:: SHORT PROBLEM A ::
Decide whether each statement agrees with the excerpt about the Fairfax mayor. Answer yes or no for each, and quote the deciding words of the excerpt.
(i) The undercover officers met Silverthorne in the parking lot.
(ii) Silverthorne was elected in May to his second term as mayor.
(iii) Silverthorne's father once served as mayor of Fairfax City.

===== EXCERPT =====

Detectives created a fake profile on the site, which police declined to name, in an effort to lure Silverthorne, police said. Two days later, they said, Silverthorne messaged the account, saying he could provide drugs in exchange for group sex.
Two undercover officers arranged a meeting at the Crowne Plaza Hotel in Tysons around 7 p.m. Thursday, police said. The undercover officers met Silverthorne and two acquaintances in the parking lot.
The group waited about 20 minutes for Silverthorne’s methamphetamine supplier to arrive, police said. When he did, Silverthorne allegedly acquired about two grams of meth, then returned.
... A Fairfax native, Silverthorne, a Democrat, was elected in May to serve his third term in the nonpartisan office of mayor. He has previously served nine terms on the City Council. And his father, the late Frederick W. Silverthorne, served as mayor of Fairfax City in the late 1970s and early 1980s.
The following news stories failed to identify Silverthorne's party at all:
- NBC News, August 8 ("Virginia Mayor Richard Silverthorne Resigns After Meth-for-Sex Bust"), reported by Elisha Fieldstadt, a New York-based staff writer for the network who says at her LinkedIn page that her responsibilities "include pitching, reporting and writing national and international news stories."

=====

:: SHORT PROBLEM B ::
Update the rows starting at the line that contains "pose: elev=352.3 azim=256.3" and ending at the line that contains "Dot at: (309, 259)". Replace "pose" with "camera" and leave everything else unchanged.

===== DATA PROVIDED =====

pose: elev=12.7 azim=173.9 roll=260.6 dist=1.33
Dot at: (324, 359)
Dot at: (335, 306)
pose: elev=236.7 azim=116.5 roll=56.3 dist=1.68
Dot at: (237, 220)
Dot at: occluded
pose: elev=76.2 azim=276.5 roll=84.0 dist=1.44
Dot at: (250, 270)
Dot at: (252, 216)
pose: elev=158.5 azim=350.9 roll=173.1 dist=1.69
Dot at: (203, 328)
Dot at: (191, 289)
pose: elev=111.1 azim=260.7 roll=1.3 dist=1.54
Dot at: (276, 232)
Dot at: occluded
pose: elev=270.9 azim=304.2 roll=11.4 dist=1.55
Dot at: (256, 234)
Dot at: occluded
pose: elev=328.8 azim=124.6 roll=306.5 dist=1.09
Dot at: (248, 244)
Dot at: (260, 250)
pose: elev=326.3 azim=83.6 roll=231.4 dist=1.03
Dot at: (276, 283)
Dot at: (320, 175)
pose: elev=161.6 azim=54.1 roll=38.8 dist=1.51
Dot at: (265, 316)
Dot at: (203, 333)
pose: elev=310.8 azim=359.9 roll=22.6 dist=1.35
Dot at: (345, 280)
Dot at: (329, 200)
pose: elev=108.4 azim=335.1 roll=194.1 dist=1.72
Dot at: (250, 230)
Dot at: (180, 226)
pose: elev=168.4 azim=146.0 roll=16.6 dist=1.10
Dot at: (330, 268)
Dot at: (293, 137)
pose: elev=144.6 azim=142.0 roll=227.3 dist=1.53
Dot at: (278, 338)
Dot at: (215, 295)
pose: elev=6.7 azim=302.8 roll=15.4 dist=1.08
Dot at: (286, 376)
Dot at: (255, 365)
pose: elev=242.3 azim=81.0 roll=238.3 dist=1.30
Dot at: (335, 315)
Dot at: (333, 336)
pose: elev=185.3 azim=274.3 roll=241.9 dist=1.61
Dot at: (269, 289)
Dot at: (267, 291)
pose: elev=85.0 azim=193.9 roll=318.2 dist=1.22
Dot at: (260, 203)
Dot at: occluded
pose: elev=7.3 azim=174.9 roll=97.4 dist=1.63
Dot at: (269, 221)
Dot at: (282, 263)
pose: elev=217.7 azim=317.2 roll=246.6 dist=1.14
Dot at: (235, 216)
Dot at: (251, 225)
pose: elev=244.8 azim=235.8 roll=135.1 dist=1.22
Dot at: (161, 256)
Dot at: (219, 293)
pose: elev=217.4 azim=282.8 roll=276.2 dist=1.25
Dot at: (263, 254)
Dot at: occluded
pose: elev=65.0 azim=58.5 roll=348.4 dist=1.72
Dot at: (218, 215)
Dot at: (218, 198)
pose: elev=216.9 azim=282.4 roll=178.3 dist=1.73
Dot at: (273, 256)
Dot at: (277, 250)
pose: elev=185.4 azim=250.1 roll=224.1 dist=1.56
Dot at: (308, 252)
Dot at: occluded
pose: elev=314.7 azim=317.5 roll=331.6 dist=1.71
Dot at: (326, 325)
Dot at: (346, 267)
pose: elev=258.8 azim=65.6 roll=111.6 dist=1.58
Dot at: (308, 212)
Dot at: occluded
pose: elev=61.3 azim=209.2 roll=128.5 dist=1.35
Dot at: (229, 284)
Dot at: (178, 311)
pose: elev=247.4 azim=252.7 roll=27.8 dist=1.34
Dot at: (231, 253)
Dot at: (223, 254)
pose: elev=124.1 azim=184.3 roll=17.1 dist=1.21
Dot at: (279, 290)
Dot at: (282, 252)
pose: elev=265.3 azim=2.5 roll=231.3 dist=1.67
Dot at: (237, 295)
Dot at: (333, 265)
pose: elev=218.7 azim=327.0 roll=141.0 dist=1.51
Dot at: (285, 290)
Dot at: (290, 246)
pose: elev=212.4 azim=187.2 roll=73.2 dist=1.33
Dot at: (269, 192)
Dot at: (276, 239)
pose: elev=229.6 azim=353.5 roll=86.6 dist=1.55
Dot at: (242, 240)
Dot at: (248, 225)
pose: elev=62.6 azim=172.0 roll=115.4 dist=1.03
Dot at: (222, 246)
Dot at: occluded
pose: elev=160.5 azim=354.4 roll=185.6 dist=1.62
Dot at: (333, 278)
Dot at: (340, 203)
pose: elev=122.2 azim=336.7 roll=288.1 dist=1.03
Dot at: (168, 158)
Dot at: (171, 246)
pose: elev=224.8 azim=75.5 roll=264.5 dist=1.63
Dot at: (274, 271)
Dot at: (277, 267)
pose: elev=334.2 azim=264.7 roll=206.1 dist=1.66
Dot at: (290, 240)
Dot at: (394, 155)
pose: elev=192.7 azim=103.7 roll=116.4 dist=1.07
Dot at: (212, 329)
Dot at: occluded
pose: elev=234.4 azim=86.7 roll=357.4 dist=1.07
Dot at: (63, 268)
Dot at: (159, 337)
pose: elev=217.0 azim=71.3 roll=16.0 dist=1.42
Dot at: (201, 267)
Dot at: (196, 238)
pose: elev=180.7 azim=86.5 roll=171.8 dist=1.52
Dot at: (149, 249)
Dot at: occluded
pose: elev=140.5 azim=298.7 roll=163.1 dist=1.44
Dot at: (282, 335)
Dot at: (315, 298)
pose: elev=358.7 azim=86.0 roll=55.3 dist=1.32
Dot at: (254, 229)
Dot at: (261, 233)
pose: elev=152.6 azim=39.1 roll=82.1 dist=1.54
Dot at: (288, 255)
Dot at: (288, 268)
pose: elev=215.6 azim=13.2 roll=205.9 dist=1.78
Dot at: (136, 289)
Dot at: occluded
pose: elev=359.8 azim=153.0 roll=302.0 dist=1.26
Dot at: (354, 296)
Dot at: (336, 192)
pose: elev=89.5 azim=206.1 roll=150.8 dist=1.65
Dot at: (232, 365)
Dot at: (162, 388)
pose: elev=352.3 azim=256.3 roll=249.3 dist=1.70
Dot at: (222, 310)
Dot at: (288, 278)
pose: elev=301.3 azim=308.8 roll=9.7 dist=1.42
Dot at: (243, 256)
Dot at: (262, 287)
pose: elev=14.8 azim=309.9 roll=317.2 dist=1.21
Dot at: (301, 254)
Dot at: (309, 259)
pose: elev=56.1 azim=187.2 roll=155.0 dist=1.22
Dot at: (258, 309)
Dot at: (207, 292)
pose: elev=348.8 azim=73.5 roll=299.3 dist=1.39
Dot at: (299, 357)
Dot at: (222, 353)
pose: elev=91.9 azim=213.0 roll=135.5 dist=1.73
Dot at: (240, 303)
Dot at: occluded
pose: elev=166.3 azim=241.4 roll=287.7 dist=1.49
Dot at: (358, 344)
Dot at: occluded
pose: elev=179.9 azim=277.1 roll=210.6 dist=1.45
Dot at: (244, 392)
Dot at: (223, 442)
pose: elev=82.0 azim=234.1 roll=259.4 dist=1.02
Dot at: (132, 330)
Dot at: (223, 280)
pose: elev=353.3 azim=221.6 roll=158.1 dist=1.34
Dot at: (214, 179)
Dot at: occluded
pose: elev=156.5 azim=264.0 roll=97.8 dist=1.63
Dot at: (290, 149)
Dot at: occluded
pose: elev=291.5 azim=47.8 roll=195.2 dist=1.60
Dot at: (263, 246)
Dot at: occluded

=====

:: WRITTEN ANSWER A ::
(i) Yes: "The undercover officers met Silverthorne and two acquaintances in the parking lot."
(ii) No: "was elected in May to serve his third term in the nonpartisan office of mayor."
(iii) Yes: "his father, the late Frederick W. Silverthorne, served as mayor of Fairfax City in the late 1970s and early 1980s."

:: WRITTEN ANSWER B ::
camera: elev=352.3 azim=256.3 roll=249.3 dist=1.70
Dot at: (222, 310)
Dot at: (288, 278)
camera: elev=301.3 azim=308.8 roll=9.7 dist=1.42
Dot at: (243, 256)
Dot at: (262, 287)
camera: elev=14.8 azim=309.9 roll=317.2 dist=1.21
Dot at: (301, 254)
Dot at: (309, 259)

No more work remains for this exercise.